[[ Source data open ]]

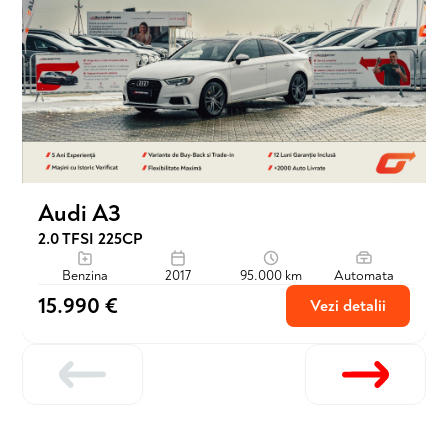
Audi A3
2.0 TFSI 225CP
Benzina
2017
95.000 km
Automata
15.990 €
Vezi detalii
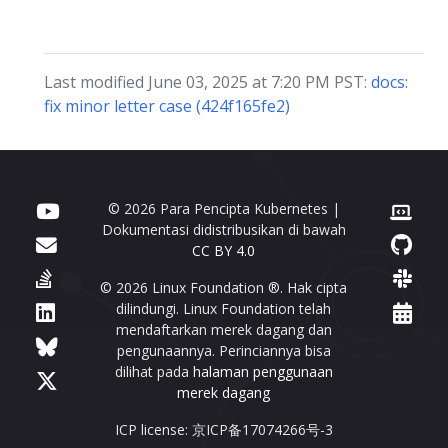
Last modified June 03, 2025 at 7:20 PM PST:
docs:
fix minor letter case (424f165fe2)
© 2026 Para Pencipta Kubernetes |
Dokumentasi didistribusikan di bawah
CC BY 4.0
© 2026 Linux Foundation ®. Hak cipta
dilindungi. Linux Foundation telah
mendaftarkan merek dagang dan
pengunaannya. Perinciannya bisa
dilihat pada
halaman penggunaan
merek dagang
ICP license: 京ICP备17074266号-3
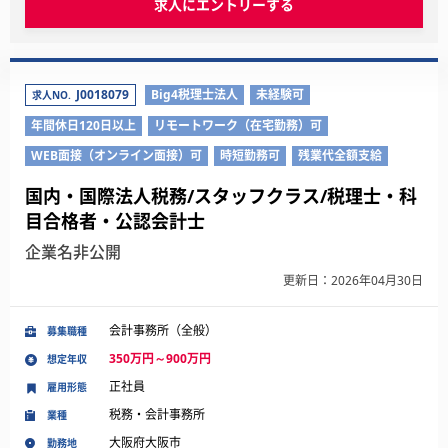
求人にエントリーする
J0018079
Big4税理士法人
未経験可
求人NO.
年間休日120日以上
リモートワーク（在宅勤務）可
WEB面接（オンライン面接）可
時短勤務可
残業代全額支給
国内・国際法人税務/スタッフクラス/税理士・科
目合格者・公認会計士
企業名非公開
更新日：2026年04月30日
会計事務所（全般）
募集職種
350万円～900万円
想定年収
正社員
雇用形態
税務・会計事務所
業種
大阪府大阪市
勤務地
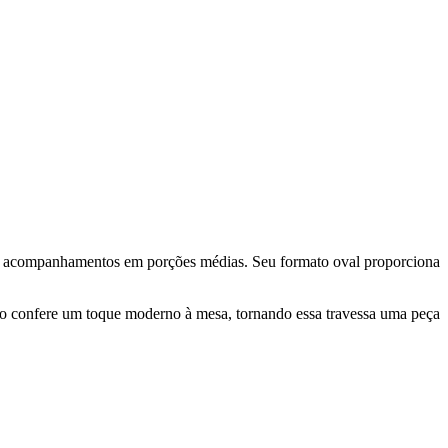
ou acompanhamentos em porções médias. Seu formato oval proporciona
cado confere um toque moderno à mesa, tornando essa travessa uma peça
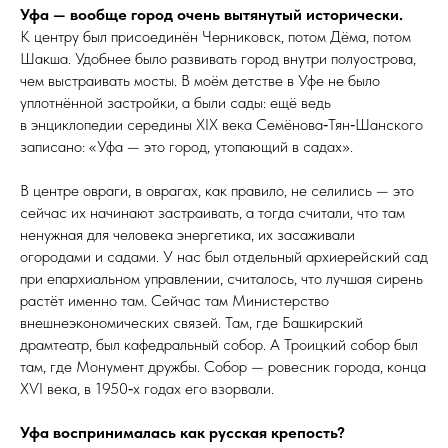
Уфа — вообще город очень вытянутый исторически.
К центру был присоединён Черниковск, потом Дёма, потом
Шакша. Удобнее было развивать город внутри по­лу­ост­ро­ва,
чем выстраивать мосты. В моём детстве в Уфе не было
уплотнённой застройки, а были сады: ещё ведь
в энциклопедии середины XIX ве­ка Семёнова‑Тян‑Шанского
записано: «Уфа — это город, утопающий в садах».
В центре овраги, в оврагах, как правило, не селились — это
сейчас их начинают застраивать, а тогда считали, что там
ненужная для человека энергетика, их засаживали
огородами и садами. У нас был отдельный архиерейский сад
при епархиальном управлении, считалось, что лучшая сирень
растёт именно там. Сейчас там Министерство
внешнеэкономических связей. Там, где Башкирский
драмтеатр, был кафедральный собор. А Троицкий собор был
там, где Монумент дружбы. Собор — ровесник города, конца
XѴI ве­ка, в 1950‑х годах его взор­вали.
Уфа воспринималась как русская крепость?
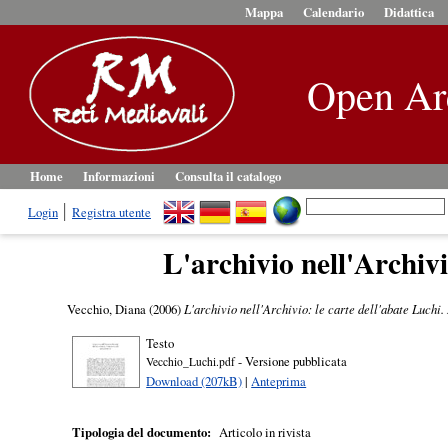
Mappa
Calendario
Didattica
Open Ar
Home
Informazioni
Consulta il catalogo
Login
Registra utente
L'archivio nell'Archivi
Vecchio, Diana
(2006)
L'archivio nell'Archivio: le carte dell'abate Luchi. 
Testo
- Versione pubblicata
Vecchio_Luchi.pdf
Download (207kB)
|
Anteprima
Tipologia del documento:
Articolo in rivista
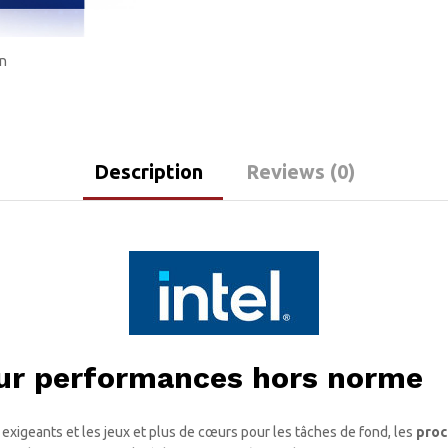
in
Description
Reviews (0)
our performances hors norme
xigeants et les jeux et plus de cœurs pour les tâches de fond, les
proc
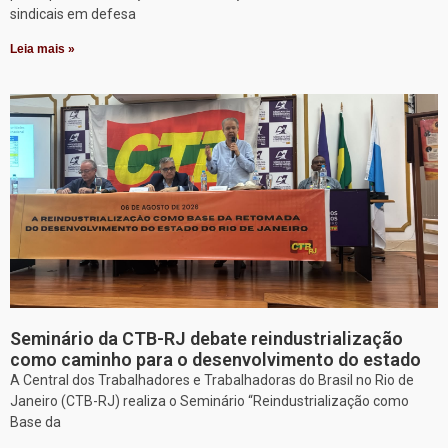
sindicais em defesa
Leia mais »
Seminário da CTB-RJ debate reindustrialização
como caminho para o desenvolvimento do estado
A Central dos Trabalhadores e Trabalhadoras do Brasil no Rio de
Janeiro (CTB-RJ) realiza o Seminário “Reindustrialização como
Base da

[[ Source data closed ]]

■ Assigned task ■
Could you write out all of the entries above again, replacing "Login" with "Accedi" and changing nothing else? Leave the pictures out.

■ Answer ■
Audi A3
2.0 TFSI 225CP
Benzina
2017
95.000 km
Automata
15.990 €
Vezi detalii
Last modified June 03, 2025 at 7:20 PM PST:
docs:
fix minor letter case (424f165fe2)
© 2026 Para Pencipta Kubernetes |
Dokumentasi didistribusikan di bawah
CC BY 4.0
© 2026 Linux Foundation ®. Hak cipta
dilindungi. Linux Foundation telah
mendaftarkan merek dagang dan
pengunaannya. Perinciannya bisa
dilihat pada
halaman penggunaan
merek dagang
ICP license: 京ICP备17074266号-3
求人にエントリーする
J0018079
Big4税理士法人
未経験可
求人NO.
年間休日120日以上
リモートワーク（在宅勤務）可
WEB面接（オンライン面接）可
時短勤務可
残業代全額支給
国内・国際法人税務/スタッフクラス/税理士・科
目合格者・公認会計士
企業名非公開
更新日：2026年04月30日
会計事務所（全般）
募集職種
350万円～900万円
想定年収
正社員
雇用形態
税務・会計事務所
業種
大阪府大阪市
勤務地
ou acompanhamentos em porções médias. Seu formato oval proporciona
cado confere um toque moderno à mesa, tornando essa travessa uma peça
Уфа — вообще город очень вытянутый исторически.
К центру был присоединён Черниковск, потом Дёма, потом
Шакша. Удобнее было развивать город внутри по­лу­ост­ро­ва,
чем выстраивать мосты. В моём детстве в Уфе не было
уплотнённой застройки, а были сады: ещё ведь
в энциклопедии середины XIX ве­ка Семёнова‑Тян‑Шанского
записано: «Уфа — это город, утопающий в садах».
В центре овраги, в оврагах, как правило, не селились — это
сейчас их начинают застраивать, а тогда считали, что там
ненужная для человека энергетика, их засаживали
огородами и садами. У нас был отдельный архиерейский сад
при епархиальном управлении, считалось, что лучшая сирень
растёт именно там. Сейчас там Министерство
внешнеэкономических связей. Там, где Башкирский
драмтеатр, был кафедральный собор. А Троицкий собор был
там, где Монумент дружбы. Собор — ровесник города, конца
XѴI ве­ка, в 1950‑х годах его взор­вали.
Уфа воспринималась как русская крепость?
Mappa
Calendario
Didattica
Open Ar
Home
Informazioni
Consulta il catalogo
Accedi
Registra utente
L'archivio nell'Archivi
Vecchio, Diana
(2006)
L'archivio nell'Archivio: le carte dell'abate Luchi. 
Testo
- Versione pubblicata
Vecchio_Luchi.pdf
Download (207kB)
|
Anteprima
Tipologia del documento:
Articolo in rivista
in
Description
Reviews (0)
our performances hors norme
xigeants et les jeux et plus de cœurs pour les tâches de fond, les
proc
sindicais em defesa
Leia mais »
Seminário da CTB-RJ debate reindustrialização
como caminho para o desenvolvimento do estado
A Central dos Trabalhadores e Trabalhadoras do Brasil no Rio de
Janeiro (CTB-RJ) realiza o Seminário “Reindustrialização como
Base da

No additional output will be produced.